To our knowledge this is the first study to investigate the association of dietary magnesium with BP, TC and stroke risk in a UK general population of both genders. The results suggest that increased dietary magnesium could positively impact on BP and stroke risk in men and total cholesterol levels in both genders. Our findings suggest that men with the lowest magnesium intakes are at the greatest risk of stroke, lower magnesium intake was also associated with higher blood pressure. Therefore a higher dietary magnesium intake may be beneficial for prevention of stroke in men and warrants further investigation.

Acknowledgements

The authors’ wish to thank all staff and participants who are part of the EPIC-Norfolk study.

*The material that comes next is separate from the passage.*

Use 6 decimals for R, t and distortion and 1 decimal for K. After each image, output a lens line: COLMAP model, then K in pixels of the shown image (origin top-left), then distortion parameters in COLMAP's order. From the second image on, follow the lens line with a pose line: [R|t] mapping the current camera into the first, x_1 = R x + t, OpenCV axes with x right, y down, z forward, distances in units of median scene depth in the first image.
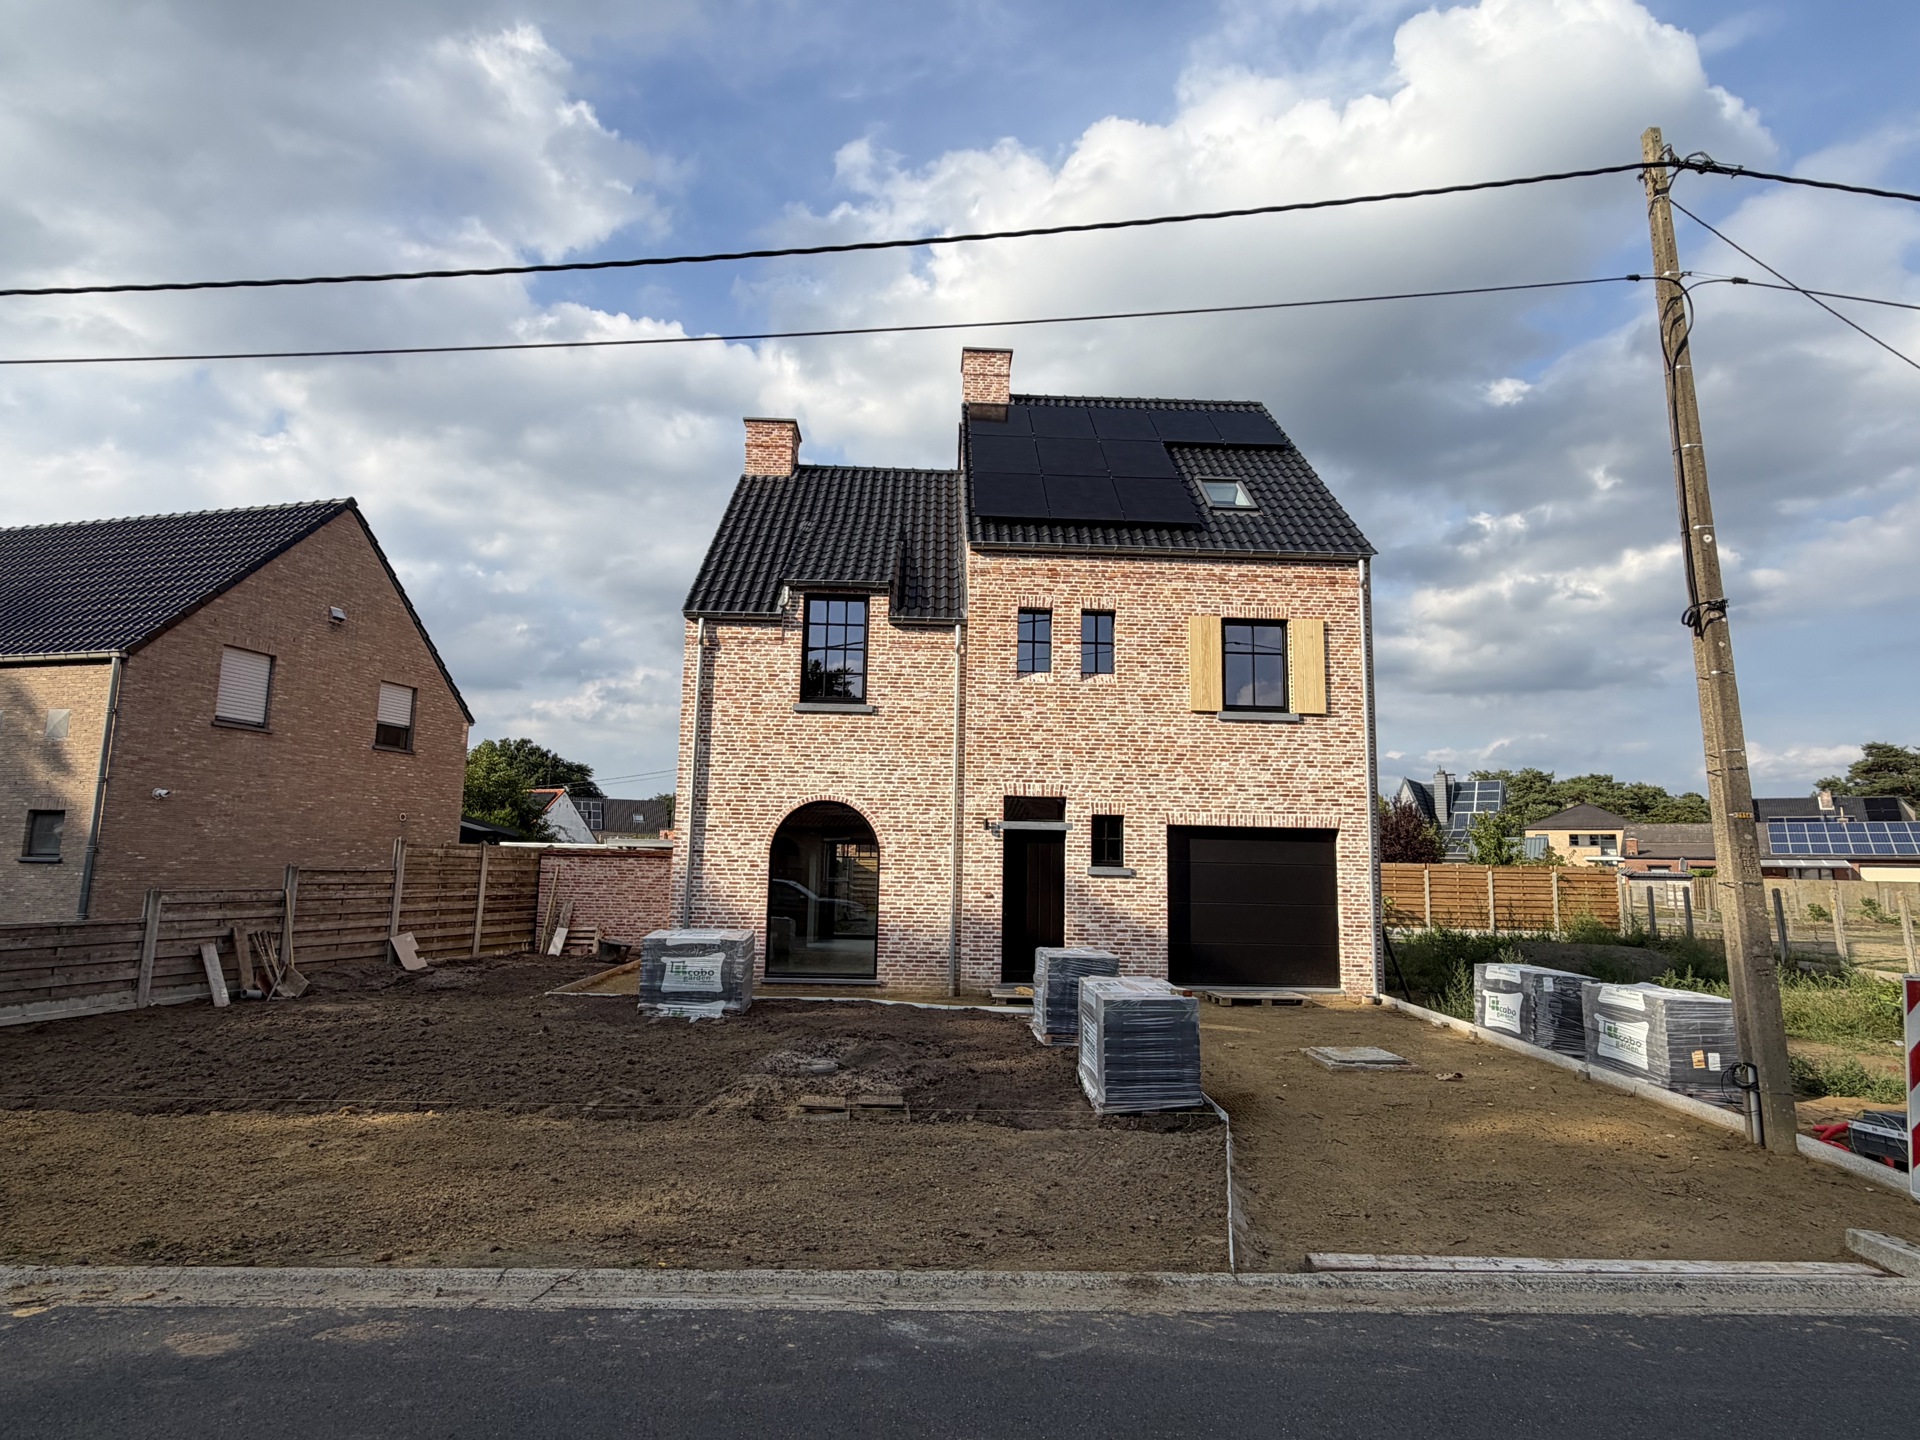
lens RADIAL K [[1050.6, 0, 959.6], [0, 1050.6, 724.8], [0, 0, 1]] dist [-0.033922, 0.001945]
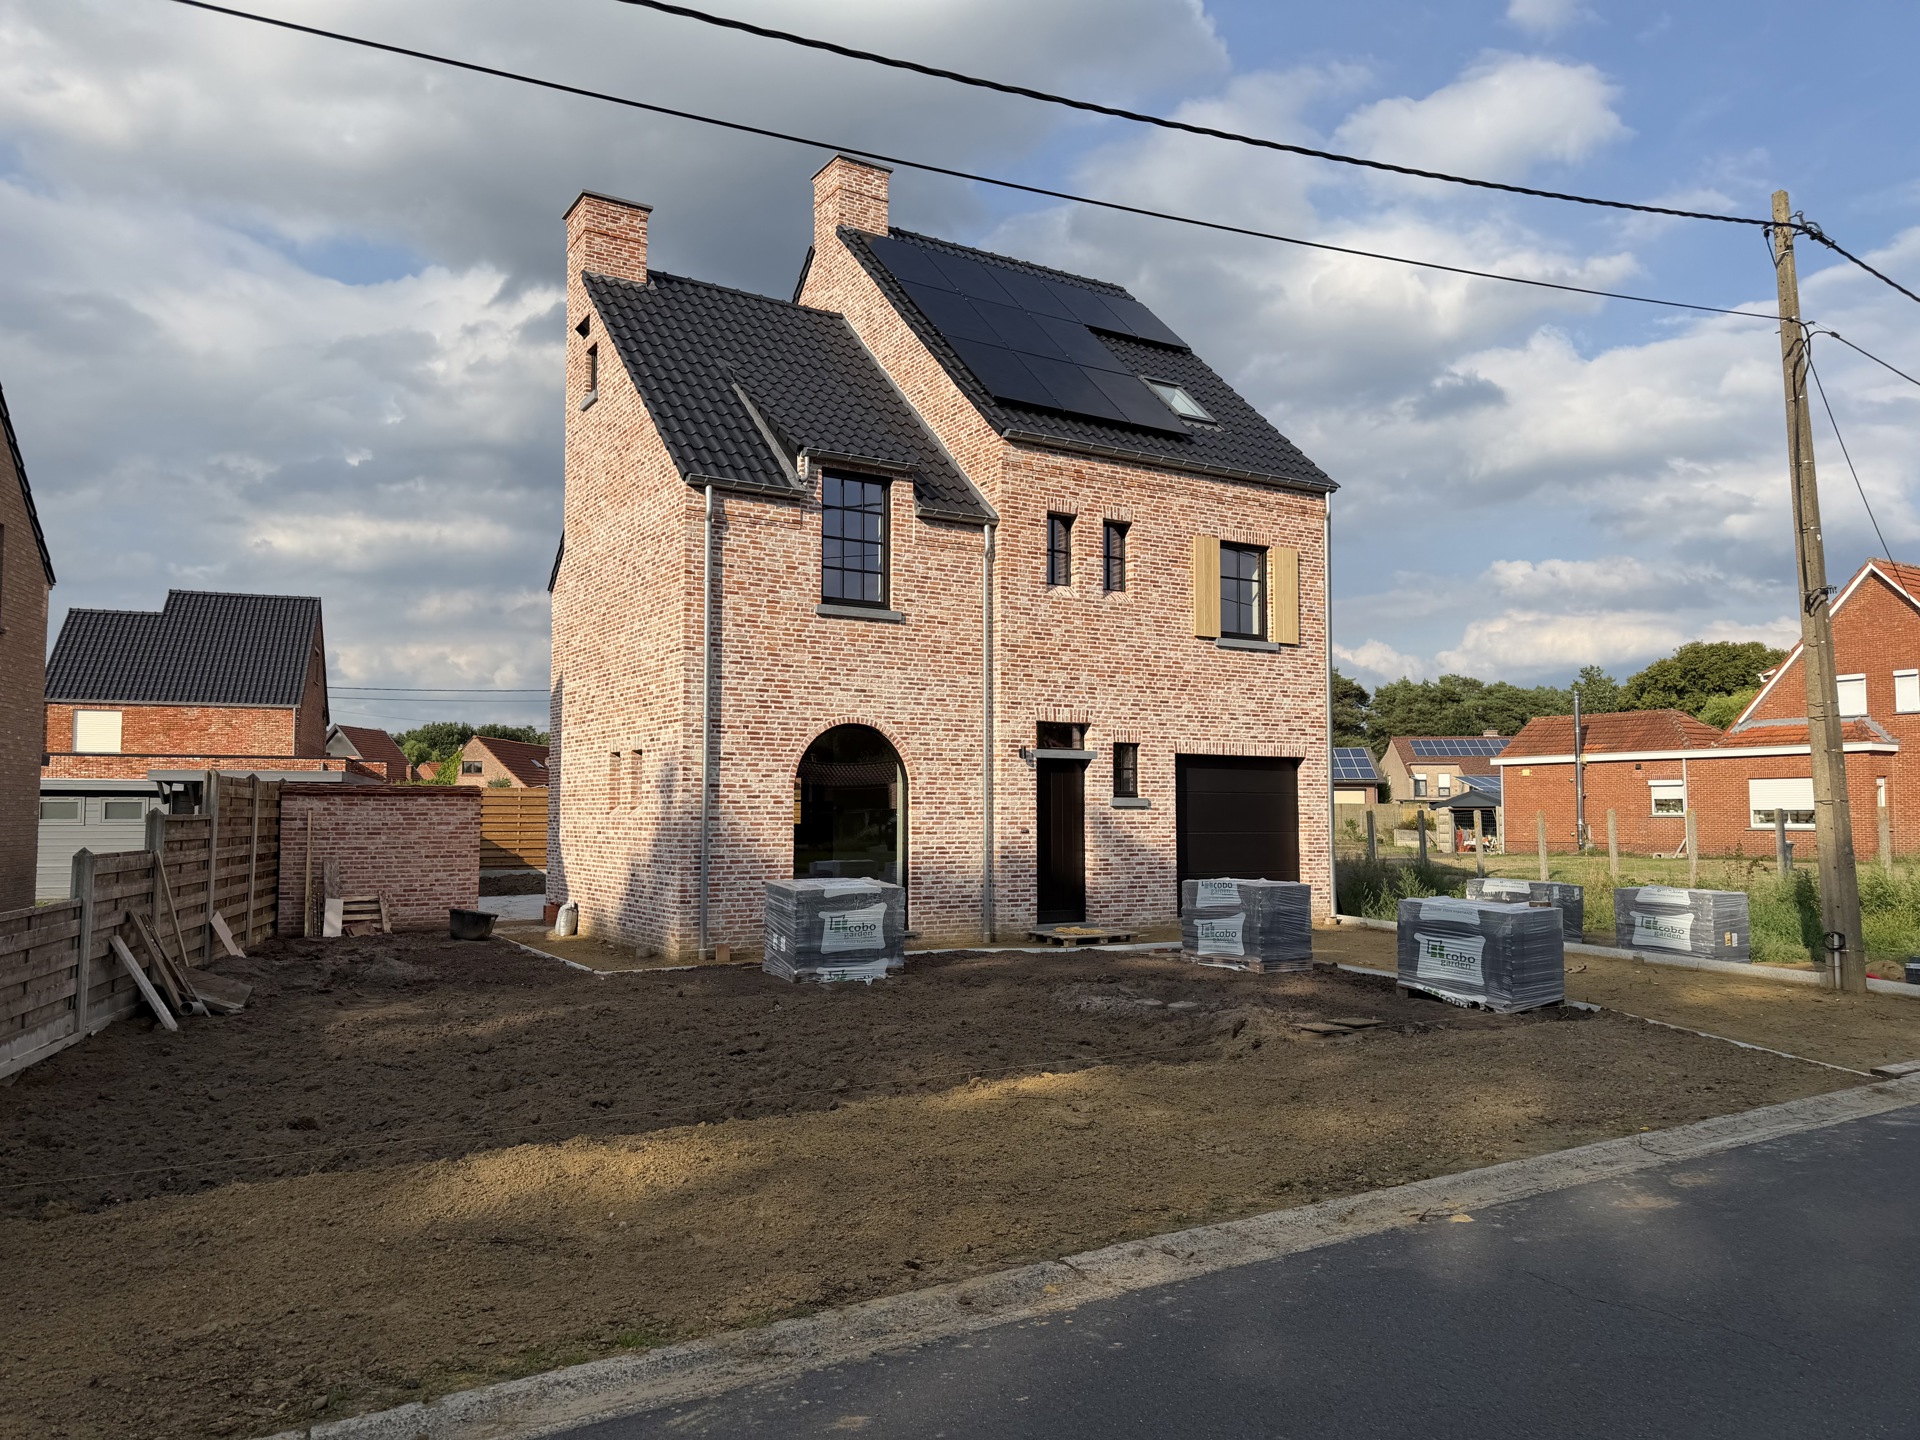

Sources of support: The present study is supported by a University of East Anglia FMH studentship and, in Cambridge, by programme grants from the Medical Research Council UK G0401527 and Cancer Research UK (C864/A2883, C864/A8257).

Footnotes

1

Abbreviations

7DD – seven day diet diary, BMI – body mass index, BP – blood pressure, CVD – cardiovascular disease, DBP – diastolic blood pressure, DINER - Data Into Nutrients for Epidemiological Research, EPIC-Norfolk – European Prospective Investigation into Cancer-Norfolk, FFQ – food frequency questionnaire, HDL – high density lipoprotein, HLQ – Health and Lifestyle Questionnaire, LDL – low density lipoprotein, MI – myocardial infarction, SBP – systolic blood press, TC – total cholesterol, WHR – waist-hip ratio

Author Contributions

Contribution of each author: The research question was formulated by AAW, PKM and LKMB who also analysed the data and wrote the manuscript. KTK and NJW are Principal Investigators of the EPIC-Norfolk. The data collection was organised by AAW, RNL. RNL performed the record linkage. MAHL obtained data from both food and supplement sources using the 7-day diet diaries. All authors contributed to the manuscript and commented on the final version.

No authors declare a conflict of interest.